## About this task
The full text of the records below, minus any pictures, should be given back word for word.

## Provided entries

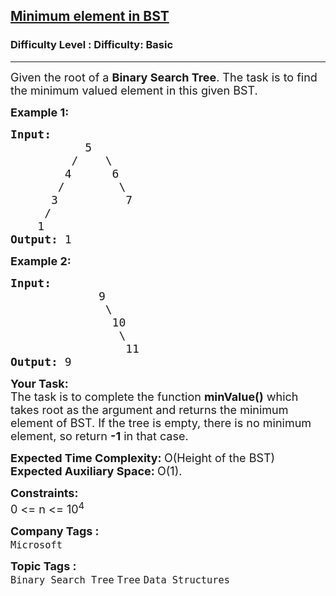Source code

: <h2><a href="https://www.geeksforgeeks.org/problems/minimum-element-in-bst/1?page=1&difficulty%5B%5D=-1&category%5B%5D=Binary%2520Search%2520Tree&sortBy=submissions">Minimum element in BST</a></h2><h3>Difficulty Level : Difficulty: Basic</h3><hr><div class="problems_problem_content__Xm_eO"><p><span style="font-size: 18px;">Given the root of a <strong>Binary Search Tree</strong>. The task is to find the minimum valued element in this given BST. </span></p>
<p><span style="font-size: 18px;"><strong>Example 1:</strong></span></p>
<pre><span style="font-size: 18px;"><strong>Input:
</strong>&nbsp;&nbsp;&nbsp;&nbsp;&nbsp;&nbsp;&nbsp;&nbsp;&nbsp;&nbsp; 5
 &nbsp;&nbsp;&nbsp;&nbsp;&nbsp;&nbsp;&nbsp; /&nbsp;&nbsp;&nbsp; \
 &nbsp;&nbsp;&nbsp;&nbsp;&nbsp;&nbsp; 4&nbsp;&nbsp;&nbsp;&nbsp;&nbsp; 6
 &nbsp; &nbsp;&nbsp;  /&nbsp;&nbsp;&nbsp;&nbsp;&nbsp;&nbsp;&nbsp;&nbsp;\
 &nbsp;&nbsp;   3&nbsp; &nbsp;&nbsp;&nbsp;&nbsp;&nbsp; &nbsp;&nbsp;7
 &nbsp;&nbsp;  /
&nbsp; &nbsp; 1
<strong>Output: </strong>1
</span></pre>
<p><span style="font-size: 18px;"><strong>Example 2:</strong></span></p>
<pre><span style="font-size: 18px;"><strong>Input:
</strong>&nbsp; &nbsp; &nbsp; &nbsp; &nbsp; &nbsp; &nbsp;9
 &nbsp; &nbsp; &nbsp; &nbsp; &nbsp; &nbsp; &nbsp;\
 &nbsp; &nbsp; &nbsp; &nbsp; &nbsp; &nbsp; &nbsp; 10
 &nbsp; &nbsp; &nbsp; &nbsp; &nbsp; &nbsp; &nbsp;  \
 &nbsp; &nbsp; &nbsp; &nbsp; &nbsp; &nbsp; &nbsp; &nbsp;&nbsp;11
<strong>Output: </strong>9
</span></pre>
<p><span style="font-size: 18px;"><strong>Your Task:</strong><br>The task is to complete the function <strong>minValue()</strong> which takes root as the argument and returns the minimum element of BST.&nbsp;If the tree is empty, there is no minimum element, so return&nbsp;<strong>-1</strong> in that case.</span></p>
<p><span style="font-size: 18px;"><strong>Expected Time Complexity:&nbsp;</strong>O(Height of the BST)<br><strong>Expected Auxiliary Space:&nbsp;</strong>O(1).</span></p>
<p><span style="font-size: 18px;"><strong>Constraints:</strong><br>0 &lt;= n &lt;= 10<sup>4</sup></span></p></div><p><span style=font-size:18px><strong>Company Tags : </strong><br><code>Microsoft</code>&nbsp;<br><p><span style=font-size:18px><strong>Topic Tags : </strong><br><code>Binary Search Tree</code>&nbsp;<code>Tree</code>&nbsp;<code>Data Structures</code>&nbsp;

## Answer section
Source code

: <h2><a href="https://www.geeksforgeeks.org/problems/minimum-element-in-bst/1?page=1&difficulty%5B%5D=-1&category%5B%5D=Binary%2520Search%2520Tree&sortBy=submissions">Minimum element in BST</a></h2><h3>Difficulty Level : Difficulty: Basic</h3><hr><div class="problems_problem_content__Xm_eO"><p><span style="font-size: 18px;">Given the root of a <strong>Binary Search Tree</strong>. The task is to find the minimum valued element in this given BST. </span></p>
<p><span style="font-size: 18px;"><strong>Example 1:</strong></span></p>
<pre><span style="font-size: 18px;"><strong>Input:
</strong>&nbsp;&nbsp;&nbsp;&nbsp;&nbsp;&nbsp;&nbsp;&nbsp;&nbsp;&nbsp; 5
 &nbsp;&nbsp;&nbsp;&nbsp;&nbsp;&nbsp;&nbsp; /&nbsp;&nbsp;&nbsp; \
 &nbsp;&nbsp;&nbsp;&nbsp;&nbsp;&nbsp; 4&nbsp;&nbsp;&nbsp;&nbsp;&nbsp; 6
 &nbsp; &nbsp;&nbsp;  /&nbsp;&nbsp;&nbsp;&nbsp;&nbsp;&nbsp;&nbsp;&nbsp;\
 &nbsp;&nbsp;   3&nbsp; &nbsp;&nbsp;&nbsp;&nbsp;&nbsp; &nbsp;&nbsp;7
 &nbsp;&nbsp;  /
&nbsp; &nbsp; 1
<strong>Output: </strong>1
</span></pre>
<p><span style="font-size: 18px;"><strong>Example 2:</strong></span></p>
<pre><span style="font-size: 18px;"><strong>Input:
</strong>&nbsp; &nbsp; &nbsp; &nbsp; &nbsp; &nbsp; &nbsp;9
 &nbsp; &nbsp; &nbsp; &nbsp; &nbsp; &nbsp; &nbsp;\
 &nbsp; &nbsp; &nbsp; &nbsp; &nbsp; &nbsp; &nbsp; 10
 &nbsp; &nbsp; &nbsp; &nbsp; &nbsp; &nbsp; &nbsp;  \
 &nbsp; &nbsp; &nbsp; &nbsp; &nbsp; &nbsp; &nbsp; &nbsp;&nbsp;11
<strong>Output: </strong>9
</span></pre>
<p><span style="font-size: 18px;"><strong>Your Task:</strong><br>The task is to complete the function <strong>minValue()</strong> which takes root as the argument and returns the minimum element of BST.&nbsp;If the tree is empty, there is no minimum element, so return&nbsp;<strong>-1</strong> in that case.</span></p>
<p><span style="font-size: 18px;"><strong>Expected Time Complexity:&nbsp;</strong>O(Height of the BST)<br><strong>Expected Auxiliary Space:&nbsp;</strong>O(1).</span></p>
<p><span style="font-size: 18px;"><strong>Constraints:</strong><br>0 &lt;= n &lt;= 10<sup>4</sup></span></p></div><p><span style=font-size:18px><strong>Company Tags : </strong><br><code>Microsoft</code>&nbsp;<br><p><span style=font-size:18px><strong>Topic Tags : </strong><br><code>Binary Search Tree</code>&nbsp;<code>Tree</code>&nbsp;<code>Data Structures</code>&nbsp;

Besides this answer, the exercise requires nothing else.